____ Raw data
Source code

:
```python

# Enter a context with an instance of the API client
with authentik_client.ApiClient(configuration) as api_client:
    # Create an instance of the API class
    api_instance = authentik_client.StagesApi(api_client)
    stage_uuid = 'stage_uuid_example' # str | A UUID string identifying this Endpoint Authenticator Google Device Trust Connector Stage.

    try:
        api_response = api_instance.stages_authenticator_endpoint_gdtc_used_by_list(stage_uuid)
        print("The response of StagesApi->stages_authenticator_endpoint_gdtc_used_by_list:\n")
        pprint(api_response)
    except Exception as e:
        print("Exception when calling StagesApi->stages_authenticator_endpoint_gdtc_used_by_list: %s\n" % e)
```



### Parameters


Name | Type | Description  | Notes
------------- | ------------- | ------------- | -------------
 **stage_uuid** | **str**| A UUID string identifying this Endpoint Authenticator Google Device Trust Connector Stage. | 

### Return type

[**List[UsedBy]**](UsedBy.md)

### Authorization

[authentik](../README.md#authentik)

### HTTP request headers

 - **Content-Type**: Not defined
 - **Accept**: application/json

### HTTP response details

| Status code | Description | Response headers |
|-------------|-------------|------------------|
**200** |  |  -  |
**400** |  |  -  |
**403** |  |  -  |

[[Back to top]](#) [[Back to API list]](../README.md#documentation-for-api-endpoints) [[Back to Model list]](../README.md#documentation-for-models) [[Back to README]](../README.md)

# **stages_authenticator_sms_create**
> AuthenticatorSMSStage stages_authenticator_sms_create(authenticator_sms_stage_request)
________
____ Raw data
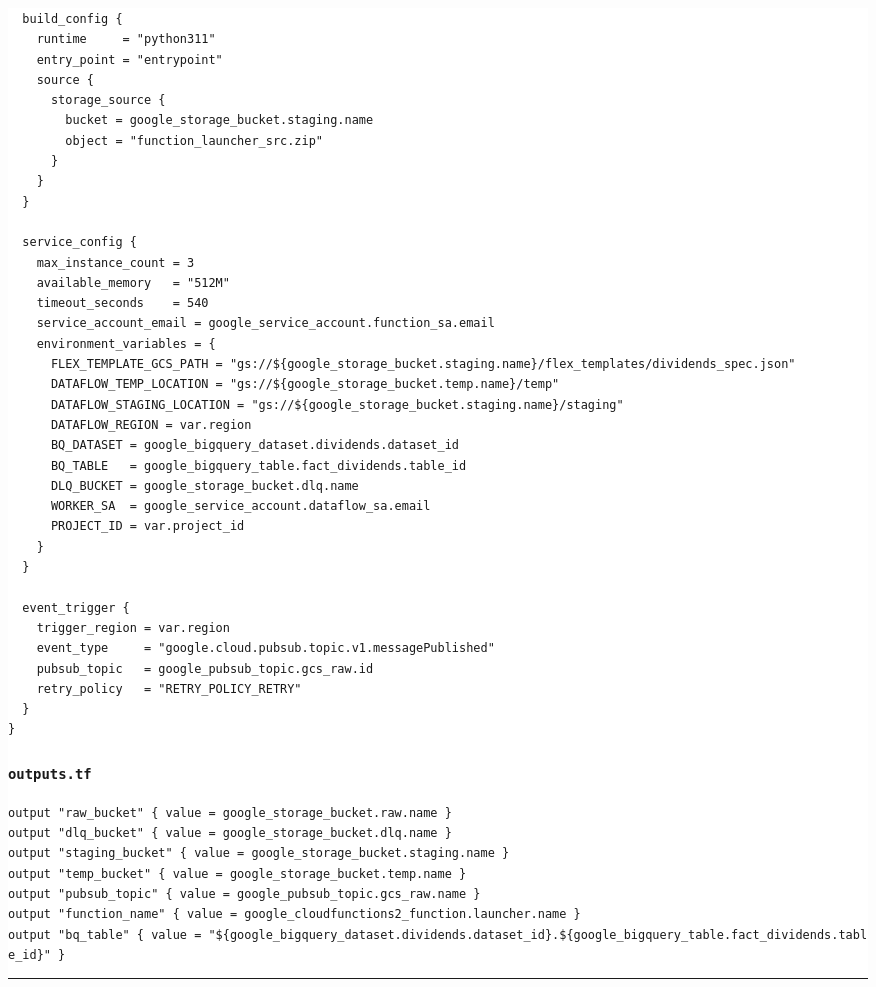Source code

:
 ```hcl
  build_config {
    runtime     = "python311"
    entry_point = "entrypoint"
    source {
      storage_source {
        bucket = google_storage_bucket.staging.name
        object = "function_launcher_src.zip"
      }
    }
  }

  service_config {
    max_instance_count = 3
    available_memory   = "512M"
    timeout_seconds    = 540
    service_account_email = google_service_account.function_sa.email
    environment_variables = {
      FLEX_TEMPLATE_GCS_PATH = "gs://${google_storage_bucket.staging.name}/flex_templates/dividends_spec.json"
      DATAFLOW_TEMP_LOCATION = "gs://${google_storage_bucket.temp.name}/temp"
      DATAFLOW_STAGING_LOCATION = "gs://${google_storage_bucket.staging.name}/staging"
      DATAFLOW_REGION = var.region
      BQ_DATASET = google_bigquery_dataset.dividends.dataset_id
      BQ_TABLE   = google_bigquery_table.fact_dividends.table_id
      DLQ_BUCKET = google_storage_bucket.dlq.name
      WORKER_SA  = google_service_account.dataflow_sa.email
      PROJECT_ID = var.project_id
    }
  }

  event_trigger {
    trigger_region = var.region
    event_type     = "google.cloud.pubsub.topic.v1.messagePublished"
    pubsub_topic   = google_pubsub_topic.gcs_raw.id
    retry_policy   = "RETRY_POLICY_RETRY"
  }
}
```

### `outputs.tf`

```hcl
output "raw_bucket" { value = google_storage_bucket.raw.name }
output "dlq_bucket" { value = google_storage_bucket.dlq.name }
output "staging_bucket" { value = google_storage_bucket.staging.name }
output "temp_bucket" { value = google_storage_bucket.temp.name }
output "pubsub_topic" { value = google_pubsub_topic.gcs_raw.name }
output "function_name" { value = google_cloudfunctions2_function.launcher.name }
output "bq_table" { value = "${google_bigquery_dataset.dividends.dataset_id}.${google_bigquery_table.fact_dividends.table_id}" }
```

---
________
Task to complete - Among the lines above, please find those with "Trust" and copy them.

Expected answer -
    stage_uuid = 'stage_uuid_example' # str | A UUID string identifying this Endpoint Authenticator Google Device Trust Connector Stage.
 **stage_uuid** | **str**| A UUID string identifying this Endpoint Authenticator Google Device Trust Connector Stage. | 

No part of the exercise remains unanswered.